Researchers led by Dr. Fernando Viejo at Industrial University of Santander in Colombia, evaluated the effects of the catalyst (acetic acid) concentration, the immersion time and aging time during the synthesis and deposition of TEOS-GPTMS hybrid sol-gel coatings on the AZ31 magnesium alloy. They also purposed analyze how such synthesis parameters affected the morphology, composition and corrosion performance of the resultant coatings. Their work was published in the research journal, Surface & Coatings Technology.
The research team commenced by monitoring the hydrolysis and condensation reactions as they occurred within the sols. They then varied both the catalyst concentration and the immersion time during deposition in order to evaluate the corrosive power of the sols synthesized and their interaction with the magnesium surface. The team then analyzed the performance of the hybrid coatings by evaluating the effects of different aging time on the composition, morphology and corrosion resistance.

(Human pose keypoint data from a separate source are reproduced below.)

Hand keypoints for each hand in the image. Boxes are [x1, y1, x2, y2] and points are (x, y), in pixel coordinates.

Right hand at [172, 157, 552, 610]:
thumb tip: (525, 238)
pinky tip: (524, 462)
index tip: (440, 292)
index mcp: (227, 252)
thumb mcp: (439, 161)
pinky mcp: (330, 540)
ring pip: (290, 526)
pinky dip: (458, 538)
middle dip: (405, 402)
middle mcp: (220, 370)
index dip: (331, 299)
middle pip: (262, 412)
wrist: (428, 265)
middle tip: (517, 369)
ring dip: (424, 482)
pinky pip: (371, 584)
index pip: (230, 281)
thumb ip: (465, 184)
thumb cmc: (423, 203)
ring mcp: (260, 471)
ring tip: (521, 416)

The study showed that by suitable control of catalyst concentration, the immersion time and the aging time, it is possible to mitigate surface corrosion processes on the AZ31 magnesium alloy during the sol deposition. By doing this, the researchers have been able to obtain continuous, homogeneous coatings with no evidence of cracking, which decreased the corrosion current density of the parent alloy by about one order of magnitude and provided, simultaneously, a protection range up to 150 mV. Finally, the relatively high stability of the sols synthesized is of considerable economic interest at industrial level because it opens the opportunity of synthesizing multiple coatings with the same sol before gelation, thus reducing the production costs.
TEOS – tetraethoxysilane (Si(OC2H5)4)
GPTMS – (3-glycidyloxypropyl)trimethoxysilane (C9H20O5Si)
C.A. Hernández-Barrios, C.A. Cuao, M.A. Jaimes, A.E. Coy, F. Viejo. Effect of the catalyst concentration, the immersion time and the aging time on the morphology, composition and corrosion performance of TEOS-GPTMS sol-gel coatings deposited on the AZ31 magnesium alloy. Surface & Coatings Technology volume 325 (2017) pages 257–269.